Japan is seeking to increase its defense capabilities against a potential North Korean ballistic missile threat. It has set up a commission that will examine the potential benefits of placing Terminal High Altitude Area Defense (THAAD) systems on its territory.

“Although there is no specific plan to introduce the THAAD, the introduction of the new equipment will lead to strengthening Japan’s ability” in terms of tackling North Korean threats, Japan’s Defense Minister Tomomi Inada said this week.

“We are investigating future systems for intercepting missiles,” Inada told reporters in Tokyo. While no concrete plans are yet in place to deploy THAAD, military officials are looking at the option of beefing up defense capabilities and are “considering what can be done.”

The Ministry of Defense has set up a study committee, headed by State Minister of Defense Kenji Wakamiya to examine the pros and cons of US state-of-the-art interceptor system, Reuters Japan reported. The committee is expected to summarize the results of the probe by summer next year. 

The Defense Minister herself meanwhile plans to visit the US base in Guam in December to see the THAAD systems at work, according to The Japan News. 

Originally Japan was set to avoid the issue of ballistic missile defense for a few years until National Defense Program Guidelines (2019-23) could be discussed by the government. But after North Korea launched more than 20 ballistic missiles this year and carried out its fifth nuclear test, possible THAAD deployment moved up the defense agenda.

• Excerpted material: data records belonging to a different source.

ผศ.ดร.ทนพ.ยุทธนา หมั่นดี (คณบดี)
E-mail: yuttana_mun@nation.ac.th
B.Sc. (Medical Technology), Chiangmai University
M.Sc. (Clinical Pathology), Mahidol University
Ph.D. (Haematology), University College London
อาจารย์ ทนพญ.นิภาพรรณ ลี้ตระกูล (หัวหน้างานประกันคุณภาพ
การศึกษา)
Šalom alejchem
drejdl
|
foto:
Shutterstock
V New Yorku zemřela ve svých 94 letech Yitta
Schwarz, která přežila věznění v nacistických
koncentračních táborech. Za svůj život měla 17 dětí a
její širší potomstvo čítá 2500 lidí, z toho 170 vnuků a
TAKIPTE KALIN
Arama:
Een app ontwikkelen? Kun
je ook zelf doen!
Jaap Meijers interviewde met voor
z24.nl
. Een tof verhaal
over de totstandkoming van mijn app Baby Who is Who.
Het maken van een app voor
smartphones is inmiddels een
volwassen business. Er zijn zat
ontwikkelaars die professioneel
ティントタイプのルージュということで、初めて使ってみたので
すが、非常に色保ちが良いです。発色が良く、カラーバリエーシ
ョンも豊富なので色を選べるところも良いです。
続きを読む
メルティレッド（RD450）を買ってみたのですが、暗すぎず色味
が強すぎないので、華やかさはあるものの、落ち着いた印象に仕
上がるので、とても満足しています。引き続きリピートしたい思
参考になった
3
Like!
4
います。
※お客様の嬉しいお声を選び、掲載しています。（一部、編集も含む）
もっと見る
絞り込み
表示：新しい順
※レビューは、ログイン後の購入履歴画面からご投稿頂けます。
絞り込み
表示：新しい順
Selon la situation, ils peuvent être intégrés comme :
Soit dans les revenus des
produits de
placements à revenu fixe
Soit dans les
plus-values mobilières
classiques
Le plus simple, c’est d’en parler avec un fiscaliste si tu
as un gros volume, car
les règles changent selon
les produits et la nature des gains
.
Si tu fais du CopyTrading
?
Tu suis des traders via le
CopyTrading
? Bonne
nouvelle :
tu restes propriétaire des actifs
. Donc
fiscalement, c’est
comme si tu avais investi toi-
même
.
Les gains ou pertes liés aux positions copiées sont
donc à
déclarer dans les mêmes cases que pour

Earlier this year, despite objections from China and Russia, South Korea agreed to deploy US THAAD batteries on its territory also citing concerns with the North Korean missile threat.

If Tokyo, in the long run, does choose to deploy THAAD, Japan will acquire a three-stage interceptor system to secure its borders, Bloomberg reported.

The current two-tier system relies on ship-based SM-3 interceptors to target missiles in space and land-based PAC-3 batteries to intercept rockets flying closer to the ground. THAAD will allow for the interception of missiles in or outside the Earth’s atmosphere.

Local media meanwhile reports that THAAD deployment will cost hundreds of billions of yen. There is no news yet of how this venture might be funded.

Under the Status of Forces Agreement (SOFA), US will provide Korea with THAAD batteries at around $1.3 billion (1.49 trillion won) per unit, according to the Korea Times. The United States will fund its deployment and operation, but Seoul will be responsible for providing the land and relevant facilities to host the systems.